I needed to take a break from my blog and let my brain reboot. My mind was a little foggy. Every once and a while I couldn't find the right word. One day I kept saying grocery when I meant to say jewelry. A small thing I know, but frustrating all the same. I hardly have any of this anymore. Like my doctor said, I'll be more sensitive to these little blips than most, but it's normal and I'm fine.

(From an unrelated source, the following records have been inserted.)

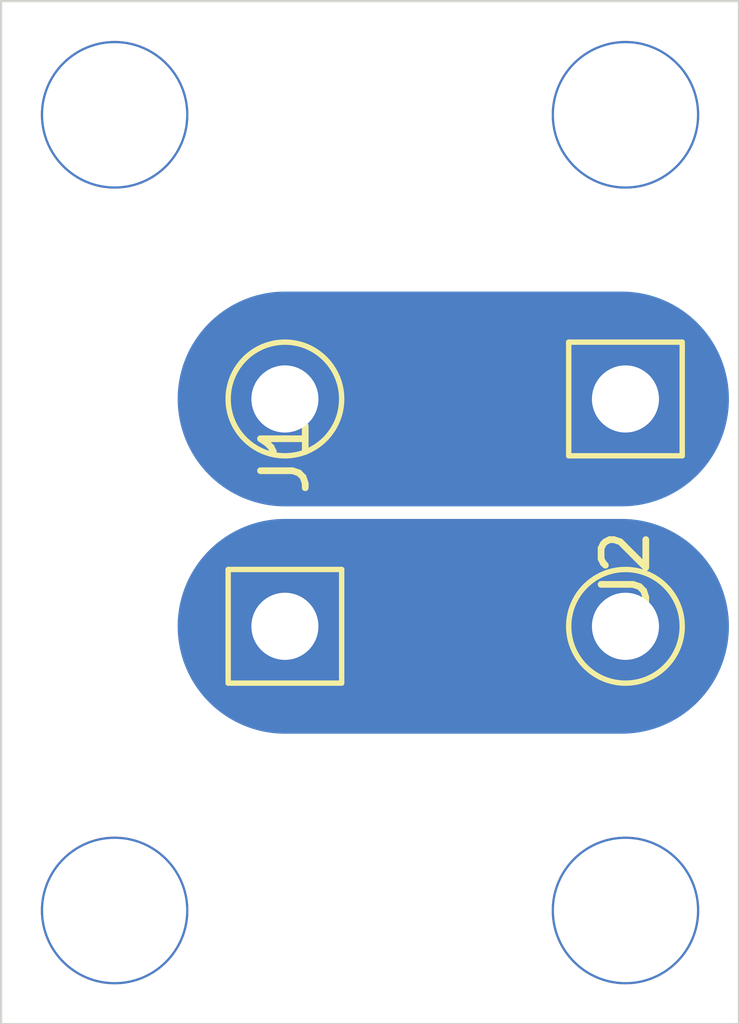
<source format=kicad_pcb>
(kicad_pcb (version 20171130) (host pcbnew "(5.1.6)-1")

  (general
    (thickness 1.6)
    (drawings 4)
    (tracks 6)
    (zones 0)
    (modules 2)
    (nets 3)
  )

  (page A4)
  (layers
    (0 F.Cu signal)
    (31 B.Cu signal)
    (32 B.Adhes user)
    (33 F.Adhes user)
    (34 B.Paste user)
    (35 F.Paste user)
    (36 B.SilkS user)
    (37 F.SilkS user)
    (38 B.Mask user)
    (39 F.Mask user)
    (40 Dwgs.User user)
    (41 Cmts.User user)
    (42 Eco1.User user)
    (43 Eco2.User user)
    (44 Edge.Cuts user)
    (45 Margin user)
    (46 B.CrtYd user)
    (47 F.CrtYd user)
    (48 B.Fab user)
    (49 F.Fab user)
  )

  (setup
    (last_trace_width 4.8)
    (user_trace_width 4.8)
    (trace_clearance 0.2)
    (zone_clearance 0.508)
    (zone_45_only no)
    (trace_min 0.2)
    (via_size 0.8)
    (via_drill 0.4)
    (via_min_size 0.4)
    (via_min_drill 0.3)
    (user_via 3.3 3.2)
    (uvia_size 0.3)
    (uvia_drill 0.1)
    (uvias_allowed no)
    (uvia_min_size 0.2)
    (uvia_min_drill 0.1)
    (edge_width 0.05)
    (segment_width 0.2)
    (pcb_text_width 0.3)
    (pcb_text_size 1.5 1.5)
    (mod_edge_width 0.12)
    (mod_text_size 1 1)
    (mod_text_width 0.15)
    (pad_size 3.3 3.3)
    (pad_drill 1.5)
    (pad_to_mask_clearance 0.05)
    (aux_axis_origin 0 0)
    (visible_elements FFFFFF7F)
    (pcbplotparams
      (layerselection 0x01000_fffffffe)
      (usegerberextensions false)
      (usegerberattributes true)
      (usegerberadvancedattributes true)
      (creategerberjobfile false)
      (excludeedgelayer true)
      (linewidth 0.100000)
      (plotframeref false)
      (viasonmask false)
      (mode 1)
      (useauxorigin false)
      (hpglpennumber 1)
      (hpglpenspeed 20)
      (hpglpendiameter 15.000000)
      (psnegative false)
      (psa4output false)
      (plotreference true)
      (plotvalue true)
      (plotinvisibletext false)
      (padsonsilk false)
      (subtractmaskfromsilk false)
      (outputformat 1)
      (mirror false)
      (drillshape 0)
      (scaleselection 1)
      (outputdirectory ""))
  )

  (net 0 "")
  (net 1 "Net-(J1-Pad1)")
  (net 2 "Net-(J1-Pad2)")

  (net_class Default "This is the default net class."
    (clearance 0.2)
    (trace_width 0.25)
    (via_dia 0.8)
    (via_drill 0.4)
    (uvia_dia 0.3)
    (uvia_drill 0.1)
    (add_net "Net-(J1-Pad1)")
    (add_net "Net-(J1-Pad2)")
  )

  (module cnc3018-PCB:mySkip1 (layer F.Cu) (tedit 62549BF7) (tstamp 6254F5E1)
    (at 6.35 -8.89 90)
    (path /62549B44)
    (fp_text reference J1 (at 3.81 0 90) (layer F.SilkS)
      (effects (font (size 1 1) (thickness 0.15)))
    )
    (fp_text value Conn_01x02 (at -2.54 0 90) (layer F.Fab)
      (effects (font (size 1 1) (thickness 0.15)))
    )
    (fp_circle (center 5.08 0) (end 5.08 -1.27) (layer F.SilkS) (width 0.12))
    (fp_line (start 1.27 1.27) (end -1.27 1.27) (layer F.SilkS) (width 0.12))
    (fp_line (start 1.27 -1.27) (end 1.27 1.27) (layer F.SilkS) (width 0.12))
    (fp_line (start -1.27 -1.27) (end 1.27 -1.27) (layer F.SilkS) (width 0.12))
    (fp_line (start -1.27 -1.27) (end -1.27 1.27) (layer F.SilkS) (width 0.12))
    (pad 1 thru_hole circle (at 0 0 90) (size 3.3 3.3) (drill 1.5) (layers *.Cu *.Mask)
      (net 1 "Net-(J1-Pad1)"))
    (pad 2 thru_hole circle (at 5.08 0 90) (size 3.3 3.3) (drill 1.5) (layers *.Cu *.Mask)
      (net 2 "Net-(J1-Pad2)"))
  )

  (module cnc3018-PCB:mySkip1 (layer F.Cu) (tedit 613E2244) (tstamp 6254F5EC)
    (at 13.97 -13.97 270)
    (path /62549EB7)
    (fp_text reference J2 (at 3.81 0 90) (layer F.SilkS)
      (effects (font (size 1 1) (thickness 0.15)))
    )
    (fp_text value Conn_01x02 (at -2.54 0 90) (layer F.Fab)
      (effects (font (size 1 1) (thickness 0.15)))
    )
    (fp_line (start -1.27 -1.27) (end -1.27 1.27) (layer F.SilkS) (width 0.12))
    (fp_line (start -1.27 -1.27) (end 1.27 -1.27) (layer F.SilkS) (width 0.12))
    (fp_line (start 1.27 -1.27) (end 1.27 1.27) (layer F.SilkS) (width 0.12))
    (fp_line (start 1.27 1.27) (end -1.27 1.27) (layer F.SilkS) (width 0.12))
    (fp_circle (center 5.08 0) (end 5.08 -1.27) (layer F.SilkS) (width 0.12))
    (pad 2 thru_hole circle (at 5.08 0 270) (size 3.3 3.3) (drill 1.5) (layers *.Cu *.Mask)
      (net 1 "Net-(J1-Pad1)"))
    (pad 1 thru_hole circle (at 0 0 270) (size 3.3 3.3) (drill 1.5) (layers *.Cu *.Mask)
      (net 2 "Net-(J1-Pad2)"))
  )

  (gr_line (start 0 -22.86) (end 0 0) (layer Edge.Cuts) (width 0.05))
  (gr_line (start 16.51 -22.86) (end 0 -22.86) (layer Edge.Cuts) (width 0.05))
  (gr_line (start 16.51 0) (end 16.51 -22.86) (layer Edge.Cuts) (width 0.05))
  (gr_line (start 0 0) (end 16.51 0) (layer Edge.Cuts) (width 0.05))

  (via (at 2.54 -20.32) (size 3.3) (drill 3.2) (layers F.Cu B.Cu) (net 0))
  (via (at 13.97 -20.32) (size 3.3) (drill 3.2) (layers F.Cu B.Cu) (net 0))
  (via (at 13.97 -2.54) (size 3.3) (drill 3.2) (layers F.Cu B.Cu) (net 0))
  (via (at 2.54 -2.54) (size 3.3) (drill 3.2) (layers F.Cu B.Cu) (net 0))
  (segment (start 6.35 -8.89) (end 13.88499 -8.89) (width 4.8) (layer B.Cu) (net 1))
  (segment (start 6.35 -13.97) (end 13.88499 -13.97) (width 4.8) (layer B.Cu) (net 2))

)

</source>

I may have become part sloth. And I loved it! I loved having people come to visit me. And having people pick me up and take me places. I loved purging the house with Scott and Gracie. I loved Netflix. I saw Luke Bryan and Bruno Mars in concert. I spent time with my beautiful, silly forever friends. I enjoyed the fruits of our garden. I met two of my favorite authors. The Minimalists. I put my hand out to shake theirs and got hugs instead. I was absolutely giddy over the moon. And my husband was an absolute sport. He took me to the book signing. He got hugs, too.
I'm up and running. Reboot and updates complete. I'm feeling renewed. Until the other day when I told Gracie I'd be ready in just a few minutes. I needed to jump in the refrigerator and I'd be ready to go. Of course I meant shower, but I happened to be a little tired and putting the milk back in the refrigerator. Small blip. It's good to be back.